The ransomware is also designed to operate more cautiously than WannaCry. "Uiwix is also stealthier, opting to terminate itself if it detects the presence of a virtual machine (VM) or sandbox," Trend Micro says. "Based on UIWIX's code strings, it appears to have routines capable of gathering the infected system's browser login, File Transfer Protocol (FTP), email, and messenger credentials."
WannaCry and Uiwix aren't the only pieces of malicious code that have been found in the wild targeting the MS17-10 - EternalBlue - vulnerability.
Security researchers report that cryptocurrency-mining malware called Adylkuzz also began exploiting the SMB flaw, apparently in late April - before WannaCry - to mine for virtual currency called monero.

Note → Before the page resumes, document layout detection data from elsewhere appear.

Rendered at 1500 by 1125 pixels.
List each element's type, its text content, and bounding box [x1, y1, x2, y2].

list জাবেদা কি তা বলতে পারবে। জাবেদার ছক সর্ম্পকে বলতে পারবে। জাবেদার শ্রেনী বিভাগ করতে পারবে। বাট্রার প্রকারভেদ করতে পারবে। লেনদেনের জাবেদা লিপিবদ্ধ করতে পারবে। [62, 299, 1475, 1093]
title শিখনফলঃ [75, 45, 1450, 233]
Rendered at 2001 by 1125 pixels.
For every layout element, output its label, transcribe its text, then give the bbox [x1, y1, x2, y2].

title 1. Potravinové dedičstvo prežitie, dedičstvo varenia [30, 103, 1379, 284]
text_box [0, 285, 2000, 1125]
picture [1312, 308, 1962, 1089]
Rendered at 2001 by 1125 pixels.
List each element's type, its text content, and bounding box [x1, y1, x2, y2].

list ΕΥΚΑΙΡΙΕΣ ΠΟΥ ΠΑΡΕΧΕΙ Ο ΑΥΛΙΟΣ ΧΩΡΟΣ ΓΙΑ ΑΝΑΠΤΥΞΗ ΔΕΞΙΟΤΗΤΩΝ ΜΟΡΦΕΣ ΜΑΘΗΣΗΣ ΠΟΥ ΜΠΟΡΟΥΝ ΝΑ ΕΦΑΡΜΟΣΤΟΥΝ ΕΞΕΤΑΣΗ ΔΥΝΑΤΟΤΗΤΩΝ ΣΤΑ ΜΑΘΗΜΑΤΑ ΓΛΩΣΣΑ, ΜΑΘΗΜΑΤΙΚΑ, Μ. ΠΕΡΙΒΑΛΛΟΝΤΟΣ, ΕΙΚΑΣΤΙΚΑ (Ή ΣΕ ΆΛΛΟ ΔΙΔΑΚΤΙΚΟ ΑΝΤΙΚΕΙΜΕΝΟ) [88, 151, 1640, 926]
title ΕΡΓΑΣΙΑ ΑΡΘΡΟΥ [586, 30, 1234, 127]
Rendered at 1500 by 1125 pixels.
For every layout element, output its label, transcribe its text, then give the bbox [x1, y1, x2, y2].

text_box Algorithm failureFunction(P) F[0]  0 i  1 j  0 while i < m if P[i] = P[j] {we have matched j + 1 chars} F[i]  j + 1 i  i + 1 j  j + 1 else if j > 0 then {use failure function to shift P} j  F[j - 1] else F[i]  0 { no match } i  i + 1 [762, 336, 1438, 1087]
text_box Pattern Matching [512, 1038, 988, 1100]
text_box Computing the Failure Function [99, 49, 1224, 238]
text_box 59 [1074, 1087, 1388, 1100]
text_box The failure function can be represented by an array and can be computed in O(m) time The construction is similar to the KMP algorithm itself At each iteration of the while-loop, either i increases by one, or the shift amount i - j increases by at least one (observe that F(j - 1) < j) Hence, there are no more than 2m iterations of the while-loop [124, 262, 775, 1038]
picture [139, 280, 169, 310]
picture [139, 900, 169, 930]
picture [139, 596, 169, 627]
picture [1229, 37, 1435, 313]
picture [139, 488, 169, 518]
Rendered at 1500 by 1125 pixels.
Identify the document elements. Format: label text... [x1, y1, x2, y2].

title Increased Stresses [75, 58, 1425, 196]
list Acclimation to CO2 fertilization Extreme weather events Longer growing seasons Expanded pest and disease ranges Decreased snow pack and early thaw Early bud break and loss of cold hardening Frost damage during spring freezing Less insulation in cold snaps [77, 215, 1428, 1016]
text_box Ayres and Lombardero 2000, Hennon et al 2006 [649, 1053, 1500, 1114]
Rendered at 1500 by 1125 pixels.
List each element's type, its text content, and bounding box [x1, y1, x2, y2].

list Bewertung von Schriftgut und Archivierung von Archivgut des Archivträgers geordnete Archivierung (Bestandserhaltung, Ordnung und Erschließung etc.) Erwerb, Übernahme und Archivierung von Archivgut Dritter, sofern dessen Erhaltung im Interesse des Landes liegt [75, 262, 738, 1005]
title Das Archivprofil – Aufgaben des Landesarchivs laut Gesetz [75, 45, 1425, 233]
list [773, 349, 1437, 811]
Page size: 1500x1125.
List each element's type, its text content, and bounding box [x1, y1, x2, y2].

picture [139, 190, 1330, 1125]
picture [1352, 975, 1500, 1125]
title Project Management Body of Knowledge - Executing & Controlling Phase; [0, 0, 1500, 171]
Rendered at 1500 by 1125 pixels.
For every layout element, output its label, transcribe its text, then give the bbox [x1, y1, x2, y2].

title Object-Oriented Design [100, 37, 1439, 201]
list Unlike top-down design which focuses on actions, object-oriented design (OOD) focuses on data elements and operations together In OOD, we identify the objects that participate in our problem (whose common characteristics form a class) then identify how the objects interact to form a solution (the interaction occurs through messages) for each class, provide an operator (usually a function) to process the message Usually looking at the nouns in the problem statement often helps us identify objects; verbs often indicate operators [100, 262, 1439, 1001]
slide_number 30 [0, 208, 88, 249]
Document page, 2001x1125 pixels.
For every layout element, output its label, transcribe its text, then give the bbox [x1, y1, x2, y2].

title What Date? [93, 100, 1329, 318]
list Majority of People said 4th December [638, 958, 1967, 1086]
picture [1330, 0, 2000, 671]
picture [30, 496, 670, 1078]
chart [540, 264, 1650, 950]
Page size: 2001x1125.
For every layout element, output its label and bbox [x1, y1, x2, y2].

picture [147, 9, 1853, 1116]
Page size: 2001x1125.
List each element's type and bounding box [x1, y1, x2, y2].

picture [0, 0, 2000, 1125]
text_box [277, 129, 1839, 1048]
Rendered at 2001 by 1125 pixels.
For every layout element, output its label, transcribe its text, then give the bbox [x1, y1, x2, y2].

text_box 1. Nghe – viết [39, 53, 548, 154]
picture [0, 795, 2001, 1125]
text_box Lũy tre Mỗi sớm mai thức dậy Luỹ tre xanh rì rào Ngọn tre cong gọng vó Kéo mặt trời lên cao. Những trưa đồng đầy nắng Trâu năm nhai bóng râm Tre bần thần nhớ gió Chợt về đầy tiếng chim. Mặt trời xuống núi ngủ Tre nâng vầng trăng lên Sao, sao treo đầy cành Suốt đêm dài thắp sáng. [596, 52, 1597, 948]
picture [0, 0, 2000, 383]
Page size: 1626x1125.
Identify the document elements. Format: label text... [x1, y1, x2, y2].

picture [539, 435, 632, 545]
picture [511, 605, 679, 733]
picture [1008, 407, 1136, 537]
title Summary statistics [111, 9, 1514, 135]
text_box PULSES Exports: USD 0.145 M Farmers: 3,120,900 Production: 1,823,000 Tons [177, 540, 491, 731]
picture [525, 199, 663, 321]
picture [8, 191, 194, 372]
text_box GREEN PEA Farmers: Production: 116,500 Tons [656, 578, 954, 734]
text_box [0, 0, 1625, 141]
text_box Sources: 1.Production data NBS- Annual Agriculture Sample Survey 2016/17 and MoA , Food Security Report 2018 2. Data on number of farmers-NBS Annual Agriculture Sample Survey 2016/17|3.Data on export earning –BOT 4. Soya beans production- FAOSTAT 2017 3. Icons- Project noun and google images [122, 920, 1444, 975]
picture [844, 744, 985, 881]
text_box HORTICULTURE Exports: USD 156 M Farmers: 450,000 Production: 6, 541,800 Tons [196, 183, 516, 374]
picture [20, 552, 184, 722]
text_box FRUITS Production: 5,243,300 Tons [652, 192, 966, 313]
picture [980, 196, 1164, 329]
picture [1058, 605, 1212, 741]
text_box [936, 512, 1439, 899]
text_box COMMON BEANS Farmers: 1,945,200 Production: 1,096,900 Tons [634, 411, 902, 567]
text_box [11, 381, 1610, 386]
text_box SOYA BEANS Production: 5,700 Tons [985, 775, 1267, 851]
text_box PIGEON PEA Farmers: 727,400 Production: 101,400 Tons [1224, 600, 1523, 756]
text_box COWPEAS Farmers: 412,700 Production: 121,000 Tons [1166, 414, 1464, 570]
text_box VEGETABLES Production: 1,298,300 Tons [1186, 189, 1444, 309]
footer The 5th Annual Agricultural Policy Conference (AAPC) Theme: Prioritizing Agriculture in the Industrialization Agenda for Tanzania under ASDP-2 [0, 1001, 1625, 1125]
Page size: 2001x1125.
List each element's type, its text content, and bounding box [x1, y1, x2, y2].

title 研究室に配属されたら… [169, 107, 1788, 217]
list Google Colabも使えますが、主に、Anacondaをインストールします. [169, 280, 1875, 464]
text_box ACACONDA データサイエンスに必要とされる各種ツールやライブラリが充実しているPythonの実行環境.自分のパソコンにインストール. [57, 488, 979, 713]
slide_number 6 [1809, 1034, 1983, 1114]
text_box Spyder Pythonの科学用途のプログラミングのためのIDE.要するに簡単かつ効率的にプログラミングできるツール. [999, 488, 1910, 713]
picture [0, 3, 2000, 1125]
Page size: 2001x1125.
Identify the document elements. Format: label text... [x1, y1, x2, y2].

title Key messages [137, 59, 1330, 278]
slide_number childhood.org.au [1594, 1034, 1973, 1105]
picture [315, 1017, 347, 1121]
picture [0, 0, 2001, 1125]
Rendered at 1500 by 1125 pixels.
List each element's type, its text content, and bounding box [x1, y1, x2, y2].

And there are signs that North Korea may be tied to both the WannaCry and Adylkuzz campaigns, although that has not been proven (see Is WannaCry the First Nation-State Ransomware?).
As with Uiwix, however, this Adylkuzz campaign - designed to install a cryptocurrency miner called cpuminer - poses little risk, security firm Symantec says in a blog post.
"Due to the effectiveness of [intrusion prevention systems] in proactively blocking infections, Symantec is observing low infections of Adylkuzz," the security firm reports.
Out of more than 44 million attempts to exploit the MS17-10 flaw against systems running Symantec software, fewer than 200 endpoints have been infected by Adylkuzz, the company says.
Lock It Down
The takeaway: Don't obsess over ransomware gangs attempting to jump on the WannaCry bandwagon. Instead, "focus on patching," Beaumont says via Twitter.
That's also the top recommendation from the U.S. Computer Emergency Response Team, part of the Department of Homeland Security, which has issued guidance for blocking WannaCry, or any other malicious code that targets the SMB flaw.
Check every Windows system in the enterprise to ensure that it isn't using SMBv1, which is enabled by default, even in Windows 10 and Windows Server 2016.
While the EternalBlue exploit - which dates from 2013 - didn't exploit the latest Windows operating systems, a security researcher has now ported EternalBlue so it will work on any 64-bit Windows 8 and Windows Server 2012 systems that have SMB enabled and not blocked by a firewall.
Of course, it's likely that whoever built EternalBlue - believed to the NSA - and anyone else who may have independently discovered the flaw and also been using it had already updated their attack tools to do the same.
So if you haven't started already, get patching.